** Text under study **
Start of Block

There are a few problems with a deep time climate change and biodiversity scientist being able to provide practical guidance. The first is the huge difference between the periods of time that these two types of specialists deal in. Policy-makers and regulators look ahead weeks, months and, if they have sufficient budget, years. Deep time palaeoclimatologists deal in hundreds of thousands, and (mostly) millions of years. Could a palaeoclimatologist looking at the rock cores from the PETM provide measures of sea level rise that a coastal planner wondering about building future local coastal defences would be able to use? Could a PETM specialist advise an agriculture policy maker or a public health specialist? Could an expert on the biodiversity of the Permian-Triassic extinction provide data to help with maintaining modern ecosystem services? This is seems unlikely at the moment. The precision needed is far beyond what deep time can provide.

End of Block

** Saved data lines **

Start of Block

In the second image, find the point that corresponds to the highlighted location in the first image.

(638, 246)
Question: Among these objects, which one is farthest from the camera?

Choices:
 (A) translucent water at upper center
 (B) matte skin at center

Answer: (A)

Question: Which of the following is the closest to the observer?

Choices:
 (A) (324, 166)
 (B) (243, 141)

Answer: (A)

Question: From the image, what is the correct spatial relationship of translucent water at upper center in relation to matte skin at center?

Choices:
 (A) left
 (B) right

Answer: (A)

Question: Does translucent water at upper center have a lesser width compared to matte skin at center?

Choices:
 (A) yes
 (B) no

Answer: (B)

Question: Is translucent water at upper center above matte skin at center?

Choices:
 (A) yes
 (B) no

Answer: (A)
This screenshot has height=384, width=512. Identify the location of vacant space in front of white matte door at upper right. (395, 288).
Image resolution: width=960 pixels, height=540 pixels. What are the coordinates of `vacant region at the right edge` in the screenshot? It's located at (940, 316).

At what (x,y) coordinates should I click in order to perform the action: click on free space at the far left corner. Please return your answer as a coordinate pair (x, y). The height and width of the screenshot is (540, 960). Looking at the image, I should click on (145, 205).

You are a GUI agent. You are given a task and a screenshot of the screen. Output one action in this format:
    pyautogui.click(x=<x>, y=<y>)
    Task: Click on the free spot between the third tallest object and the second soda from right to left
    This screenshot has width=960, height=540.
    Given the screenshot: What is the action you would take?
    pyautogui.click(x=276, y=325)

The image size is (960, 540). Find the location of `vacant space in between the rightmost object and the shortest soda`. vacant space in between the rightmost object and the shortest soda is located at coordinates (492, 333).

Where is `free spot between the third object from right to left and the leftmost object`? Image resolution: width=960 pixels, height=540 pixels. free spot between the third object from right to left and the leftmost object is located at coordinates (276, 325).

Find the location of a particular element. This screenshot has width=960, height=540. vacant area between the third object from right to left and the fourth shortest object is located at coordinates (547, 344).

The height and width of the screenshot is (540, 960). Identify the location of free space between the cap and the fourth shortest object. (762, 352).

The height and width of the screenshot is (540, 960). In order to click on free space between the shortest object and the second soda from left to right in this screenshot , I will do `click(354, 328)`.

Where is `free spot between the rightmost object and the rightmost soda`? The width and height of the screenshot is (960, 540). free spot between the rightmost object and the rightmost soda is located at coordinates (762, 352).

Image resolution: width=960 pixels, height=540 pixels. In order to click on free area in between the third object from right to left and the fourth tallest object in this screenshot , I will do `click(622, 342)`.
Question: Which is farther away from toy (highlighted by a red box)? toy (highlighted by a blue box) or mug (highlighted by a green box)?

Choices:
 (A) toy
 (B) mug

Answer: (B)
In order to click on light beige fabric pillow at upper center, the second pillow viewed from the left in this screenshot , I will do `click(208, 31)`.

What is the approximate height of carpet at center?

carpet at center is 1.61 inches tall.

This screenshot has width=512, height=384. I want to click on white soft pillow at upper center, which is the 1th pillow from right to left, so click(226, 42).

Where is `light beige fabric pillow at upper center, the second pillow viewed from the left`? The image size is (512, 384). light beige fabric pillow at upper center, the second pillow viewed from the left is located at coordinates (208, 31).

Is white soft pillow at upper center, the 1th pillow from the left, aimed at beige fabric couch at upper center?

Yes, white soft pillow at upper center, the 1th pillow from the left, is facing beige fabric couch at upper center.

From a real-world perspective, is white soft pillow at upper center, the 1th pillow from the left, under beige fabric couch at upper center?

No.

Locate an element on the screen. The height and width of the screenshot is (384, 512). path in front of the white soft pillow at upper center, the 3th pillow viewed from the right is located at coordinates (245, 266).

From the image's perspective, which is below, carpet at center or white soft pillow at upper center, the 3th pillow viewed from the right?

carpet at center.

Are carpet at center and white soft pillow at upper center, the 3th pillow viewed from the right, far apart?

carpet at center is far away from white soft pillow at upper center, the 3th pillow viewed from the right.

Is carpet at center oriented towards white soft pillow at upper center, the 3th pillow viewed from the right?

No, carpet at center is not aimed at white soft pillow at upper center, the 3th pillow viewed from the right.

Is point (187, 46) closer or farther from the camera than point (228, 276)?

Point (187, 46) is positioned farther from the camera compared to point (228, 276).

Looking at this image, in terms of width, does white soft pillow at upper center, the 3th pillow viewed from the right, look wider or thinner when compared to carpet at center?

End of Block

** Exercise aim **
Please state the spans of time that deep time palaeoclimatologists work in, according to the passage on deep time climate science. These lines have no connection to the passage on deep time climate science.

** Worked solution **
Hundreds of thousands and, mostly, millions of years.